--- Input Enclosed Below ---

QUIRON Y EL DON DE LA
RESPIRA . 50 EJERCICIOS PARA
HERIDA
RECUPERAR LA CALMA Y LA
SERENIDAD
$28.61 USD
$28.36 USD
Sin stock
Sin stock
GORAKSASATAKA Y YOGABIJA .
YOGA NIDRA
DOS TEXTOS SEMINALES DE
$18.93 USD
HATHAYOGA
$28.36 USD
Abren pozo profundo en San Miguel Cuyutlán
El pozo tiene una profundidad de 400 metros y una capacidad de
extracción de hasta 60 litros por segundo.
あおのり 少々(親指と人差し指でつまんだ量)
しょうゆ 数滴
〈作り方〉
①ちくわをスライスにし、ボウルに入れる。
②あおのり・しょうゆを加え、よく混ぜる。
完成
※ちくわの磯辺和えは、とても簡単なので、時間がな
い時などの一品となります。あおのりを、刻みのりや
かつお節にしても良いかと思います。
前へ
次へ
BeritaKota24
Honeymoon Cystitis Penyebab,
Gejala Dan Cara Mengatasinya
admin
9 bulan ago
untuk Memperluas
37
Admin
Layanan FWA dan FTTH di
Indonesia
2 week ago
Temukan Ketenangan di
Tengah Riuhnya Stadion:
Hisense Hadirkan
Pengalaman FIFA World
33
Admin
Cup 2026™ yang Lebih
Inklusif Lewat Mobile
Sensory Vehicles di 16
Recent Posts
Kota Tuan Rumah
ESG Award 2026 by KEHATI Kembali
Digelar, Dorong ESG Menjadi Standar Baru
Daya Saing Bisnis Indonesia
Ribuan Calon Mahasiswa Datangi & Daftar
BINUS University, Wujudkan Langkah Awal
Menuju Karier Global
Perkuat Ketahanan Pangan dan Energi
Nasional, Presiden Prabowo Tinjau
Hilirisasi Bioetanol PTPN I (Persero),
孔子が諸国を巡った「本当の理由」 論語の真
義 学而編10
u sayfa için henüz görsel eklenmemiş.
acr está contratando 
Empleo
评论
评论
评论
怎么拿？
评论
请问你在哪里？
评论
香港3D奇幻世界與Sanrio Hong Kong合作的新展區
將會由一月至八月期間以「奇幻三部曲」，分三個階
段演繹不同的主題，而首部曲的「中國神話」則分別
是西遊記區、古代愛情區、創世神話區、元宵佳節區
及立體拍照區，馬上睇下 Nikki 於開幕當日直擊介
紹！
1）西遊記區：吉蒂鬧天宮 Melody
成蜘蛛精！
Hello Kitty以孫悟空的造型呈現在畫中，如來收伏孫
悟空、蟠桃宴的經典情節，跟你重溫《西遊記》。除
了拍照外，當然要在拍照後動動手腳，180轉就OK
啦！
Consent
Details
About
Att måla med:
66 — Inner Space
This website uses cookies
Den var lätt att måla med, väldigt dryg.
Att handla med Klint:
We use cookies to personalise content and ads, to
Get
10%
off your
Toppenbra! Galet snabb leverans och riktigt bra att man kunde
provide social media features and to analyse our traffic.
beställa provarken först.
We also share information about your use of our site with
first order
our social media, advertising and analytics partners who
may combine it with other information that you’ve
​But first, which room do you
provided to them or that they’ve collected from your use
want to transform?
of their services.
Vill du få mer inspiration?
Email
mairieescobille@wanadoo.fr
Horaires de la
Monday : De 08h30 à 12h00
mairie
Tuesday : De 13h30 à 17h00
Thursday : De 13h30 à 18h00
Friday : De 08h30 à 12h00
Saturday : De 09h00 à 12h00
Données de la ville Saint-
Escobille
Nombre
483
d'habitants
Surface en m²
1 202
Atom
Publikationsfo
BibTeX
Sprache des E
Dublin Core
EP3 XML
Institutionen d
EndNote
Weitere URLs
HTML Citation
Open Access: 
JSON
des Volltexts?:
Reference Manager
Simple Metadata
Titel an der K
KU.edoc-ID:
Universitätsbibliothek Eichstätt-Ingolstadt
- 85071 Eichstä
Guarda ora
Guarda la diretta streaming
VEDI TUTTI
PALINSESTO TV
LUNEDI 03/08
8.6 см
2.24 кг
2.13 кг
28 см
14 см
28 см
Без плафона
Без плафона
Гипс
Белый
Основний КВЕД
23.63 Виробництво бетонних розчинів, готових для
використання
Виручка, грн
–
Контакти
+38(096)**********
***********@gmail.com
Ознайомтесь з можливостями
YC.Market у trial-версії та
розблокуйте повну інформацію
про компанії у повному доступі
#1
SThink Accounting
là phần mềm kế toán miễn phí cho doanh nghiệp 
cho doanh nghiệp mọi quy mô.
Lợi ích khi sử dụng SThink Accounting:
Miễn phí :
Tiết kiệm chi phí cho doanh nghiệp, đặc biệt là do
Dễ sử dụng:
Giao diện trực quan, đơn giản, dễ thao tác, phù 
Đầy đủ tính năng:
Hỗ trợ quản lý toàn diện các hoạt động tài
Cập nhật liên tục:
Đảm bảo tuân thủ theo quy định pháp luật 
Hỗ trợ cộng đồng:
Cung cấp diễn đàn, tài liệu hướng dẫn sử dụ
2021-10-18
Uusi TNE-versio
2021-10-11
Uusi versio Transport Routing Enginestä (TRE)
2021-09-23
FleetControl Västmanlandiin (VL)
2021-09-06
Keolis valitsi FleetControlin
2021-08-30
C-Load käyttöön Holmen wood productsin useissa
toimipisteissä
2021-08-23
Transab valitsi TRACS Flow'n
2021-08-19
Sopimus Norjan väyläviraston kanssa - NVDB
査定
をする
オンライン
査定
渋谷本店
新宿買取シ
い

--- End of Enclosed Input ---

Look through the data above. Each line containing the word "SThink" needs to be copied.

SThink Accounting
Lợi ích khi sử dụng SThink Accounting:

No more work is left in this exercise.